Another potential sediment and DP source are the sensitive gulley-forming areas and expansion of existing gullies. A review of available studies shows that physical intervention mechanisms such as check dams do not stop already existing gullies from expanding or reduce gully formation in Lake Tana basin (Langendoen et al. 2014). In drier parts of northern Ethiopia where physical infrastructure such as check dams are used, a resulting reduction of sediment loading has occurred (Zegeye et al. 2016). Another technique suggested by Zegeye et al. (2016) is to lower the level of the local water table by vegetating those areas with appropriate plants like vetiver grasses. In addition, vetiver grasses on the side of the gulley could aid in physically stabilizing the soil matrix and decrease gulley head cuts when the water table rises. The approach suggested by Langendoen et al. (2014) on bank stabilization using location identification models and the rehabilitation of active gullies (Ayele et al. 2014) could be potential solutions for Awramba and other watershed, given their success rate in other Ethiopian highlands.

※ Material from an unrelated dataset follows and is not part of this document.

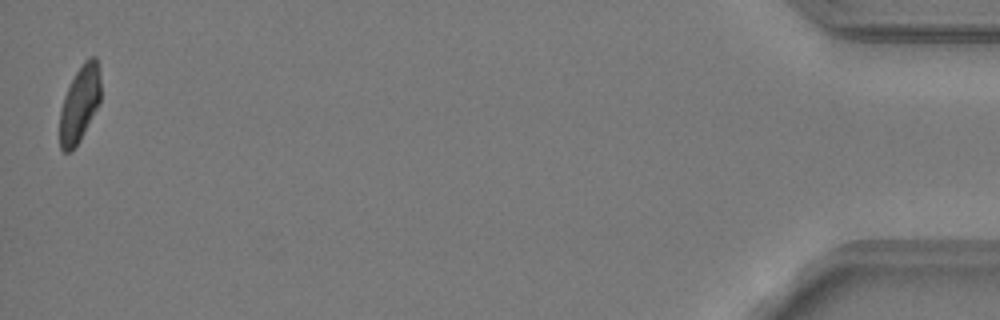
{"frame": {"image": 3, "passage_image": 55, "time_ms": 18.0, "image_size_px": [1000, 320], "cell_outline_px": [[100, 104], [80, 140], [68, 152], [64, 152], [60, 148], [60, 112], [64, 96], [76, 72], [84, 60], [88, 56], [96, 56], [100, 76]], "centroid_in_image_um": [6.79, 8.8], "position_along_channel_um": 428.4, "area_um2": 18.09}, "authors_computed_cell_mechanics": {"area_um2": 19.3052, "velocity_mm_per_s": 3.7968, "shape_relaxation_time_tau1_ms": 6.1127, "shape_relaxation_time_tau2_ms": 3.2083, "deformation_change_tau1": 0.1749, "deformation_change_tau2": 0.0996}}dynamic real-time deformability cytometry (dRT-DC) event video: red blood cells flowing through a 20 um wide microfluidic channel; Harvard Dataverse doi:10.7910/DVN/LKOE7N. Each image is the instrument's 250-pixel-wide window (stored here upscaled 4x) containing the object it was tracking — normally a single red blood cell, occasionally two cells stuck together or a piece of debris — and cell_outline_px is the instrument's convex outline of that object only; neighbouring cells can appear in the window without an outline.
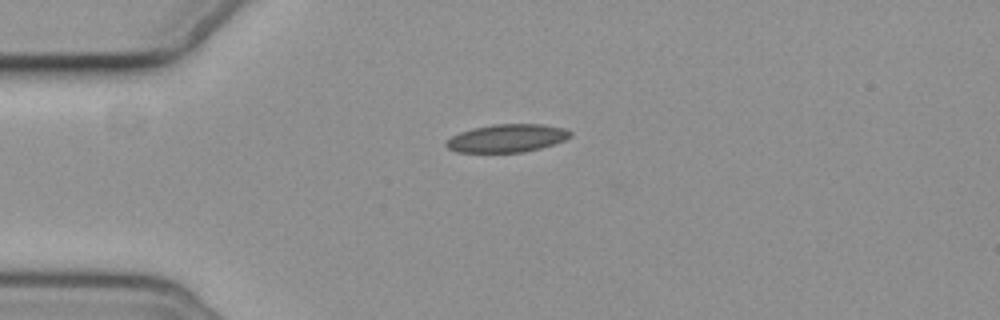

Implementing appropriate interventions to reduce runoff by targeting the high runoff source generating area, controlling the potential gulley-forming areas, and rehabilitating existing gullies are likely to be crucial tools to reduce non-point source sediment and P in the Lake Tana basin. Ultimately, it will help to safeguard future possible eutrophication of Lake Tana. In addition, after implementing the interventions based on the source areas identified so far, there are mainly two tasks that need to be executed to achieve the desired reduction: (1) intervention mechanisms with regular monitoring and evaluation and (2) nutrient management strategies to assess the sustainability of this management practice must be in place very soon.

4 Conclusions

The three modules of the PED-W (water balance, sediment, and P) model simulated the stream flow, sediment, PP, and DP reasonable well resulting in an acceptable model performance. The sediment model which has been modified from the existing erosion model accounts for moisture condition of the soil rather than utilizing soil-related complex parameters. This would likely simplify the sediment model since the moisture of soil can be derived from rainfall and evapotranspiration data. The study has also indicated the possibility of prediction dissolved and particulate P loads separately for specific address of the sources of eutrophication. Unlike the traditional way of putting the watershed alterations in the uphill section of the watershed, this study has devised or provided methodology to look at other source areas based on observations and PED-WM. Therefore, incorporating BMPs for installing in these source areas would reduce the non-point source loads from the watershed and could minimize the future surface water pollution in the region.